PROVIDED PASSAGE

◆ ◆ ◆

[ofw] RE: HPC head-node slow down when OpenSM is started on the head-node (RC4, svn.1691).

Tzachi Dar tzachid at mellanox.co.il
Wed Oct 29 09:01:01 PDT 2008


Hi Stan,

In very short, please apply the attached log and tell me if it works.

If you want the short version please start reading from (conclusions)
==> look in the mail

Here is the long story:
==========================


Here is a small analyze of your log:

3115 port_up
4196 port_up
7713 port_up

Since I don't see any port_down event I guess that this explains why we
have never moved the qp to error.

Now, let's look at what pnp events we got:

grep -n "__ipoib_pnp_cb():" q:\temp\head-node-slowdown-log.TXT

62:[IPoIB]:__ipoib_pnp_cb(): p_pnp_rec->pnp_event = 0x1002
(IB_PNP_PORT_ADD) object state IB_PNP_PORT_ADD
63:[IPoIB]:__ipoib_pnp_cb(): p_pnp_rec->pnp_event = 0x1002
(IB_PNP_PORT_ADD)
1112:[IPoIB]:__ipoib_pnp_cb(): p_pnp_rec->pnp_event = 0x1002
(IB_PNP_PORT_ADD) object state IB_PNP_PORT_ADD
1115:[IPoIB]:__ipoib_pnp_cb(): p_pnp_rec->pnp_event = 0x40002
(IB_PNP_PORT_DOWN) object state IB_PNP_PORT_ADD
1116:[IPoIB]:__ipoib_pnp_cb(): p_pnp_rec->pnp_event = 0x40002
(IB_PNP_PORT_DOWN)

◆ ◆ ◆

RECORDS
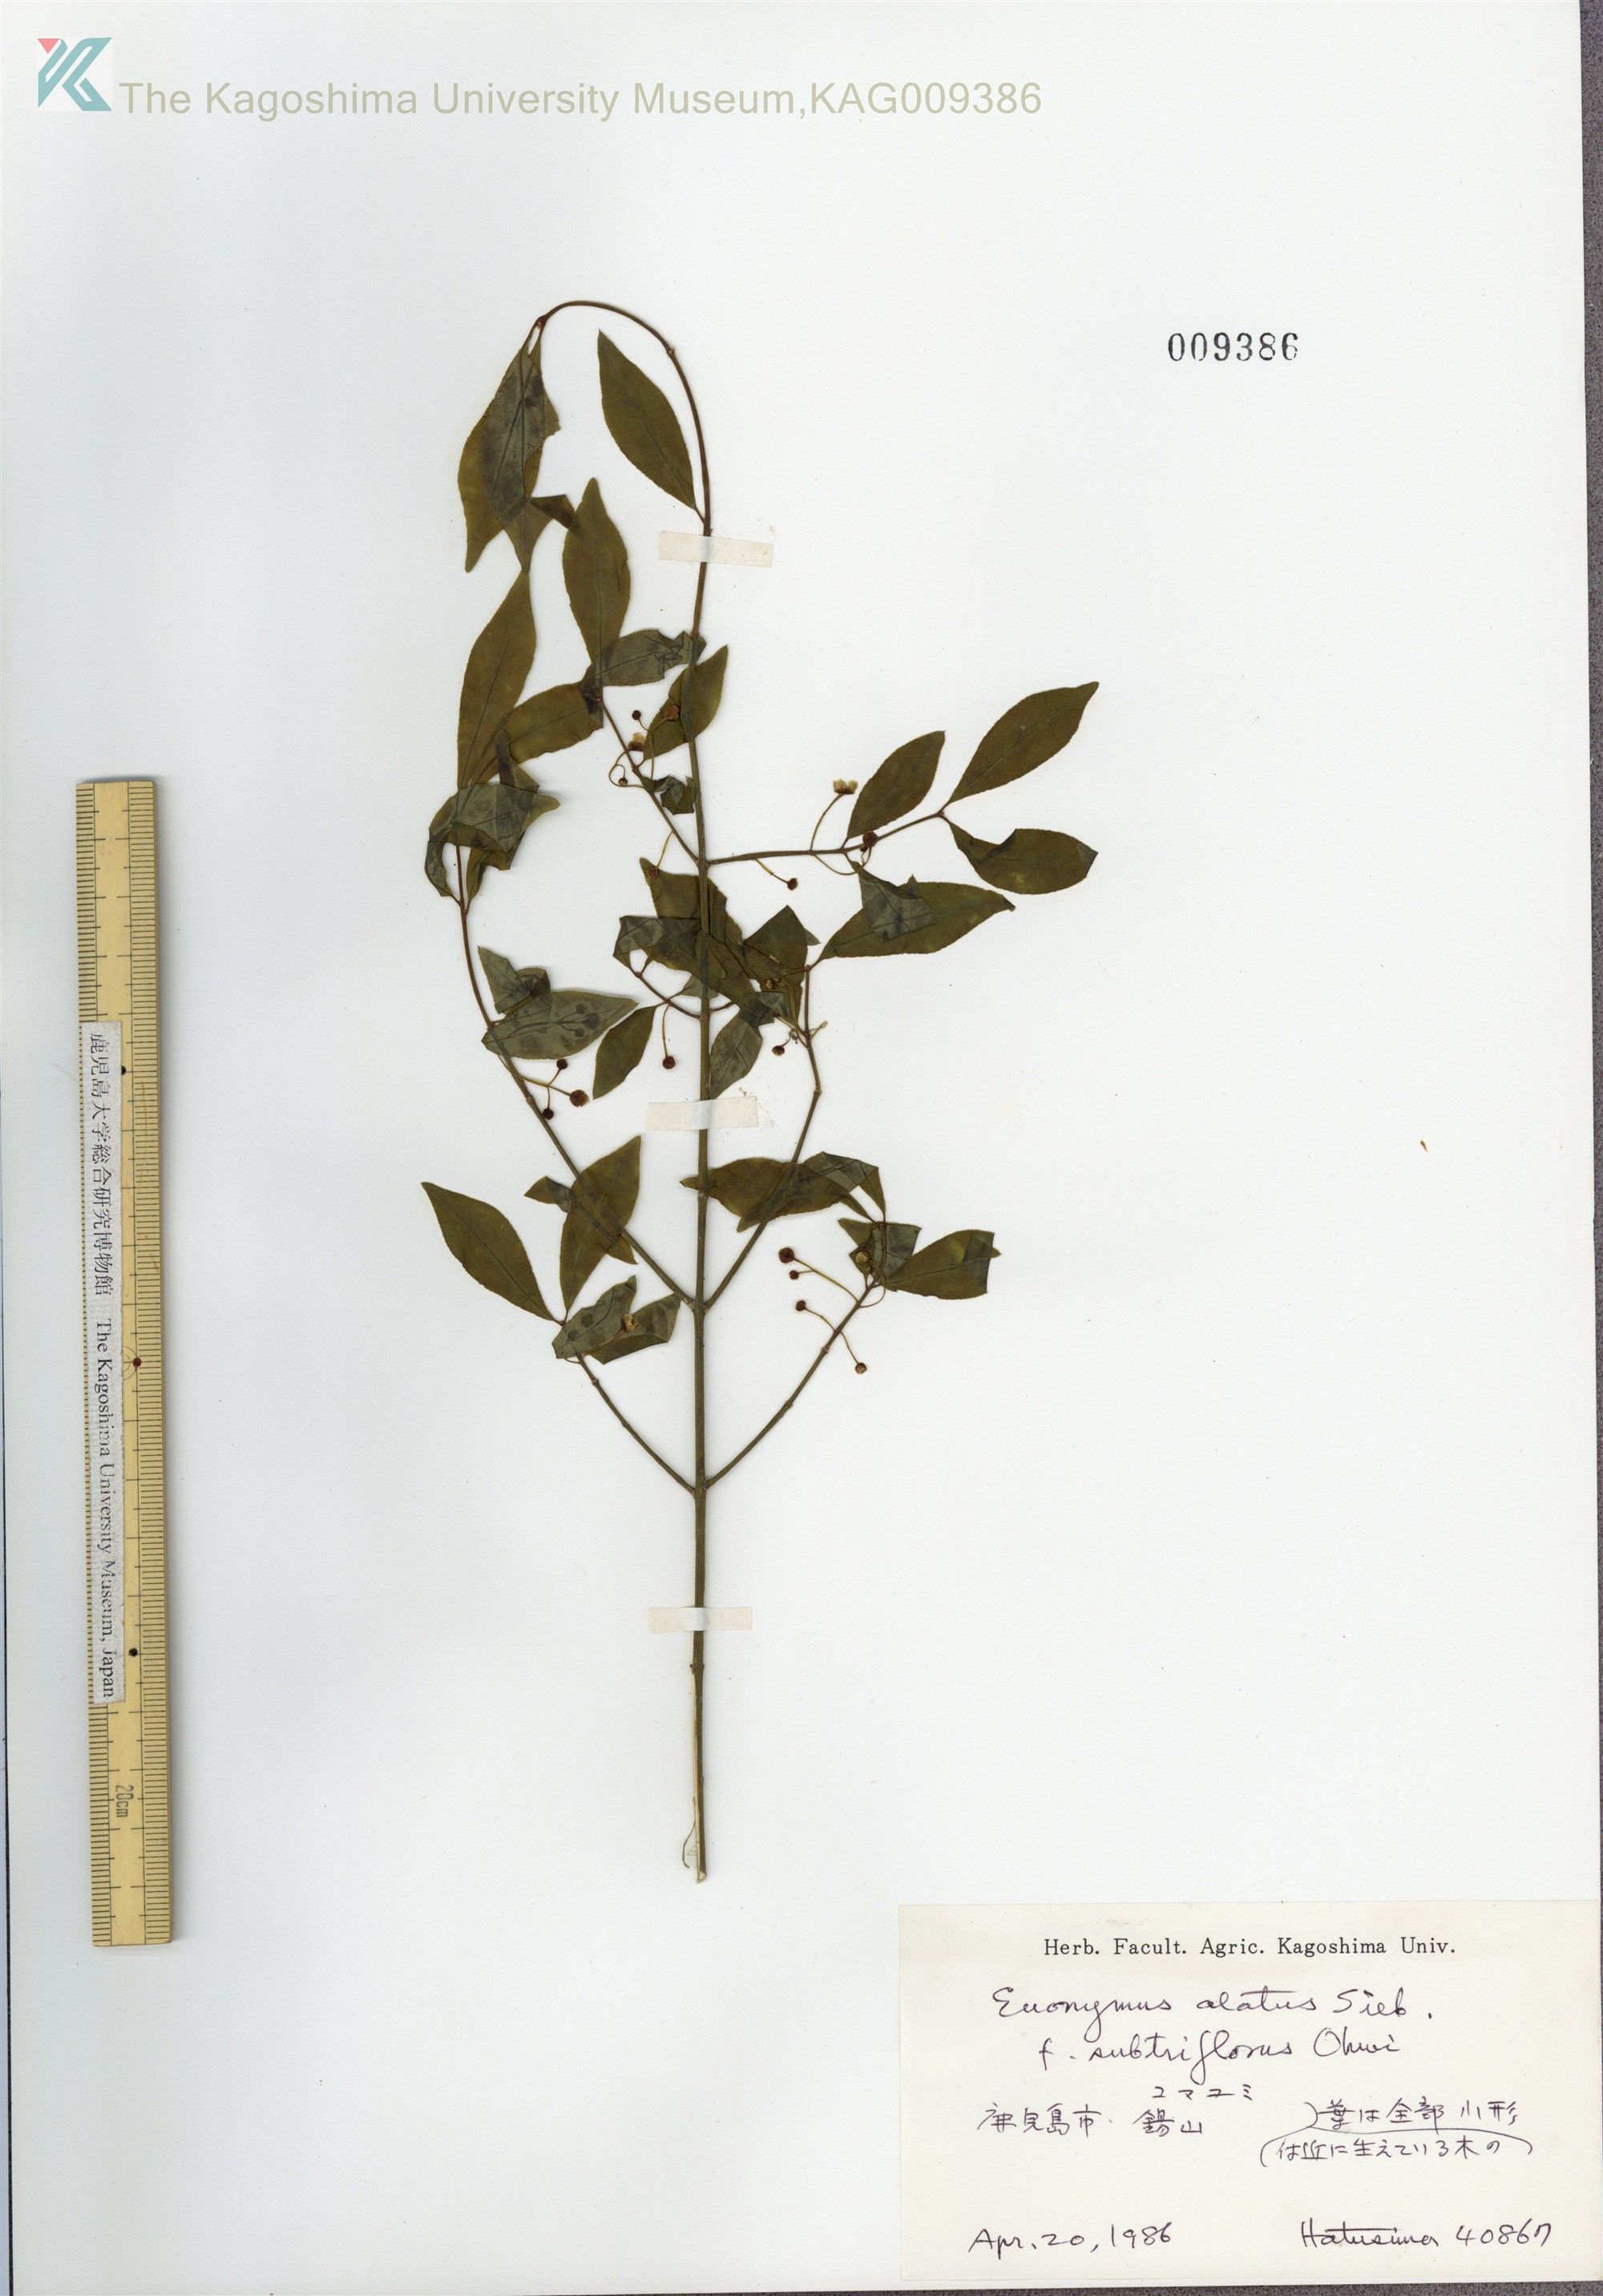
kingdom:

◆ ◆ ◆

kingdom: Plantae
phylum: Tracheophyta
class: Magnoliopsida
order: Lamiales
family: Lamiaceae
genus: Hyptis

◆ ◆ ◆

AIM OF THE TASK
Extend the mailing-list reply on the head-node slowdown under OpenSM, starting after the last line shown. The listing is independent of the mailing-list reply and is not part of it.

RESPONSE TO THIS EXERCISE
1117:[IPoIB]:__ipoib_pnp_cb(): p_pnp_rec->pnp_event = 0x40002
(IB_PNP_PORT_DOWN) object state IB_PNP_PORT_DOWN
1120:[IPoIB]:__ipoib_pnp_cb(): p_pnp_rec->pnp_event = 0x80000000
(IB_PNP_REG_COMPLETE) object state IB_PNP_PORT_DOWN
1121:[IPoIB]:__ipoib_pnp_cb(): p_pnp_rec->pnp_event = 0x80000000
(IB_PNP_REG_COMPLETE)
1124:[IPoIB]:__ipoib_pnp_cb(): p_pnp_rec->pnp_event = 0x80000000
(IB_PNP_REG_COMPLETE) object state IB_PNP_PORT_DOWN
1233:[IPoIB]:__ipoib_pnp_cb(): p_pnp_rec->pnp_event = 0x8002
(IB_PNP_PORT_INIT) object state IB_PNP_PORT_DOWN
1234:[IPoIB]:__ipoib_pnp_cb(): p_pnp_rec->pnp_event = 0x8002
(IB_PNP_PORT_INIT)
1235:[IPoIB]:__ipoib_pnp_cb(): p_pnp_rec->pnp_event = 0x8002
(IB_PNP_PORT_INIT) object state IB_PNP_PORT_DOWN
3113:[IPoIB]:__ipoib_pnp_cb(): p_pnp_rec->pnp_event = 0x400002
(IB_PNP_LID_CHANGE) object state IB_PNP_PORT_DOWN
3114:[IPoIB]:__ipoib_pnp_cb(): p_pnp_rec->pnp_event = 0x400002
(IB_PNP_LID_CHANGE)
3135:[IPoIB]:__ipoib_pnp_cb(): p_pnp_rec->pnp_event = 0x400002
(IB_PNP_LID_CHANGE) object state IB_PNP_PORT_DOWN
4194:[IPoIB]:__ipoib_pnp_cb(): p_pnp_rec->pnp_event = 0x100002
(IB_PNP_SM_CHANGE) object state IB_PNP_PORT_DOWN
4195:[IPoIB]:__ipoib_pnp_cb(): p_pnp_rec->pnp_event = 0x100002
(IB_PNP_SM_CHANGE)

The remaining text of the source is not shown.